With NFTs, authenticity is entirely extrinsic. Rarible might bestow a “verified” checkmark on the page of a creator whose works it has deemed authentic, but the vast majority of artists on these platforms are unverified. And there’s nothing really stopping anyone from right-clicking a work by a verified artist, downloading it and re-uploading it to the same platform as another NFT.

“Ownership,” in this context, is the process of recording addresses on the ledger. Through explorer websites like Etherscan, anyone can see who minted a token and who’s since paid for it. NFTs don’t come with a “bundle of rights,” since they involve no enforceable contracts. And while you can see the creator’s address, you’re always going to need external confirmation that X address actually belongs to Y creator.

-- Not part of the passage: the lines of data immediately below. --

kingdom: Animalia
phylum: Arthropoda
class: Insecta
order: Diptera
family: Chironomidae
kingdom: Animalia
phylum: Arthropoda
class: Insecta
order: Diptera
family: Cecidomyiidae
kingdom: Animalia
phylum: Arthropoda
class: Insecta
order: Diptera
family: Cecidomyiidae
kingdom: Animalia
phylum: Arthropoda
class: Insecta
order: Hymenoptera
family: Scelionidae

In theory, this sense of authenticity is what imbues an NFT with value. Back in April, an NFT of the Nyan Cat meme (an old favorite of the early 2010s internet) sold for $600,000 because Foundation (the company behind the marketplace where the NFT was sold) organized a promotional campaign around the original artist’s involvement. Even if someone else minted another Nyan Cat NFT with that same image, it wouldn’t have the blessing of the original artist. It’s that blessing that’s created the most value, so far.

The sale was framed as an example of the ways in which NFTs supposedly offer increased autonomy for artists: a chance to recapture some of the value that’s been lost to the endless reproducibility of online images.

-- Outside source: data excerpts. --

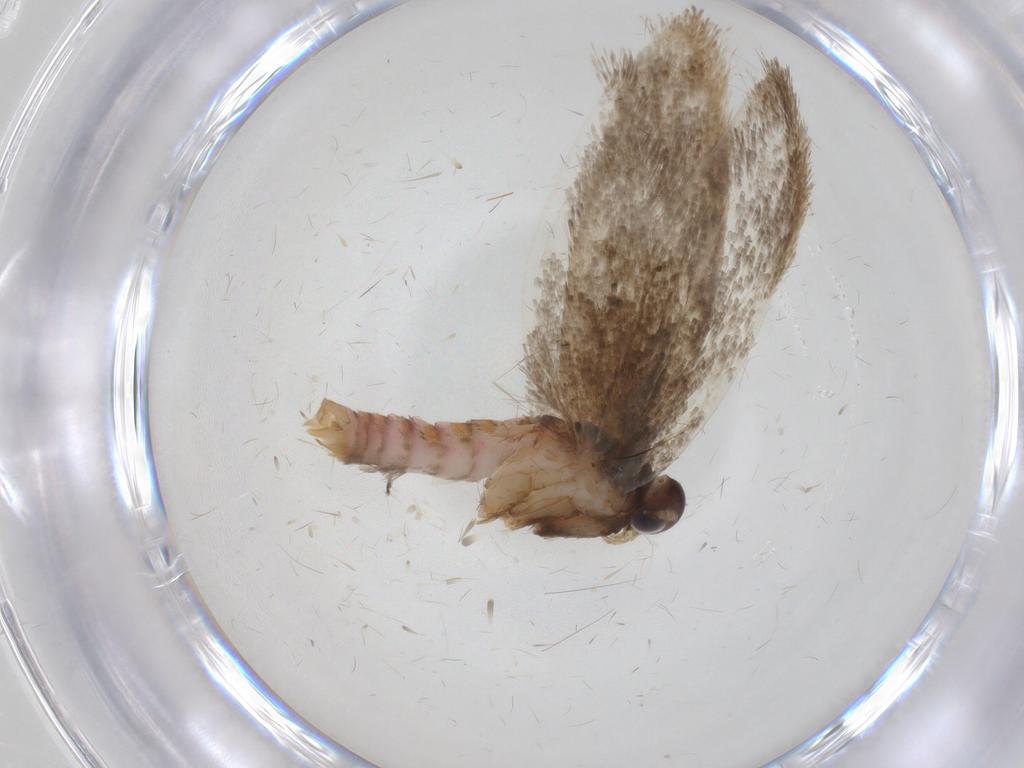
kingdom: Animalia
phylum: Arthropoda
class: Insecta
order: Lepidoptera
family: Oecophoridae
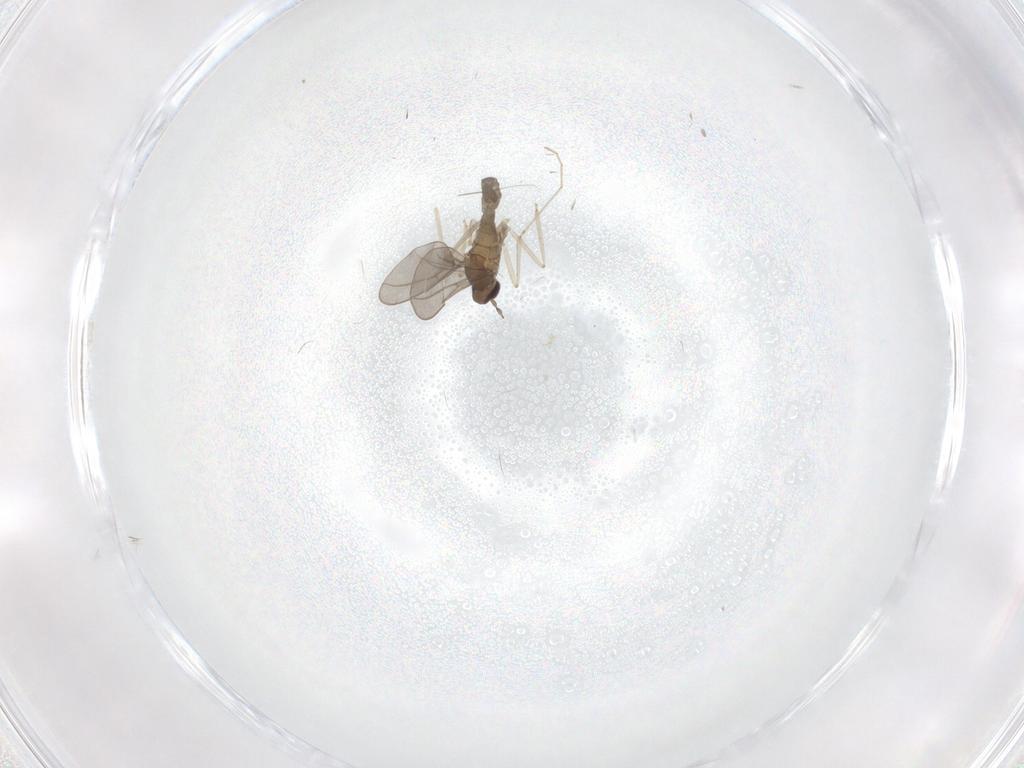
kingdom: Animalia
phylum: Arthropoda
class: Insecta
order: Diptera
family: Cecidomyiidae
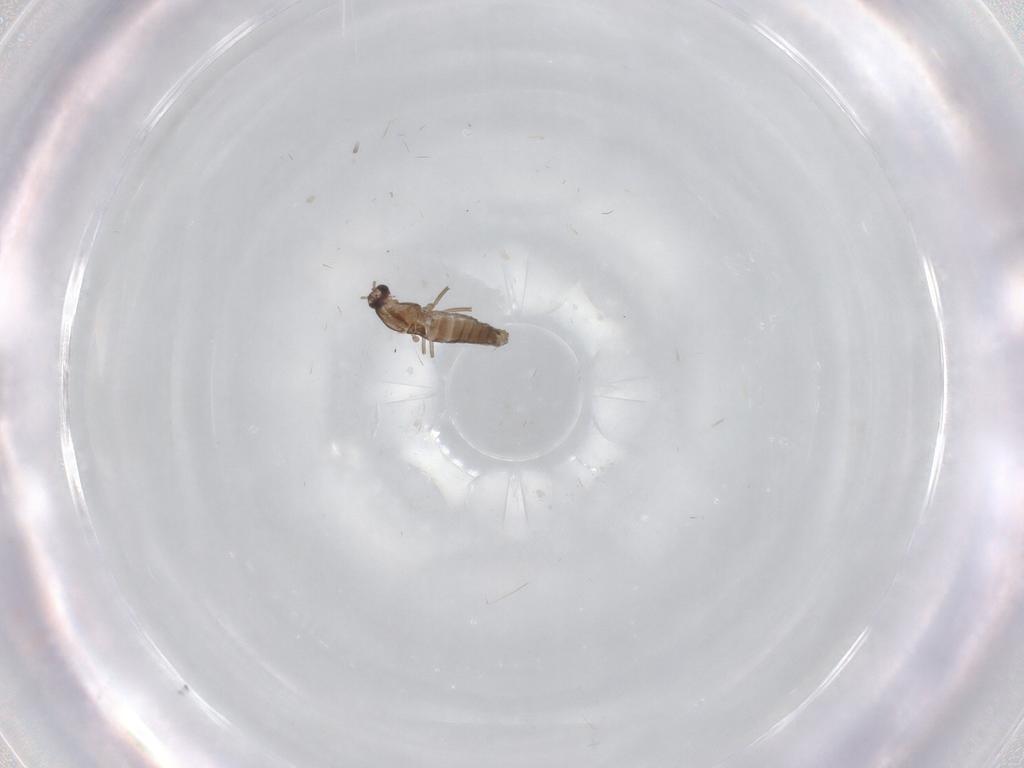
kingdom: Animalia
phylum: Arthropoda
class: Insecta
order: Diptera
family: Chironomidae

But just as often, NFTs are a vehicle for intellectual property theft. This morning I typed my own name into OpenSea and found a CoinDesk article by my colleague, Sam Ewen, minted as an NFT; my name was in the metadata.

Needless to say, neither of us sanctioned this listing.

Screenshot from OpenSea.

OpenSea is far from the only platform with this issue. Decentralization has come to be synonymous with “censorship-resistance” – without moderators, spam, bigotry and theft are inevitable. A 2019 article in Verge detailed the ways in which the blockchain streaming service Audius relies on this sort of thing as a business model. And anyone can put graffiti directly on the blockchain.

See also: Why NFTs Are So Appealing

Blockchain filtering services may eventually do what the spam folder did for email, automatically separating out the junk and notifying artists when their images have been minted as NFTs. But it’s not reasonable to expect every single artist to file an individual claim for each stolen work. The extent of the infringement is already too broad.

Artists should stay keenly aware of the inherent dangers here. Even if you never touch an NFT, your work could be stolen by some enterprising scammer. In a way, it’s easier to steal work from artists outside of crypto; if you’re not monitoring the blockchain, as many NFT artists now are, you’re less likely to notice the theft.

Companies with the most to gain from promoting NFTs are the ones with the responsibility to rein this in. If OpenSea genuinely wants to share the wealth with creators, as opposed to the technologists and investors powering the NFT boom, it needs to protect their interests, too.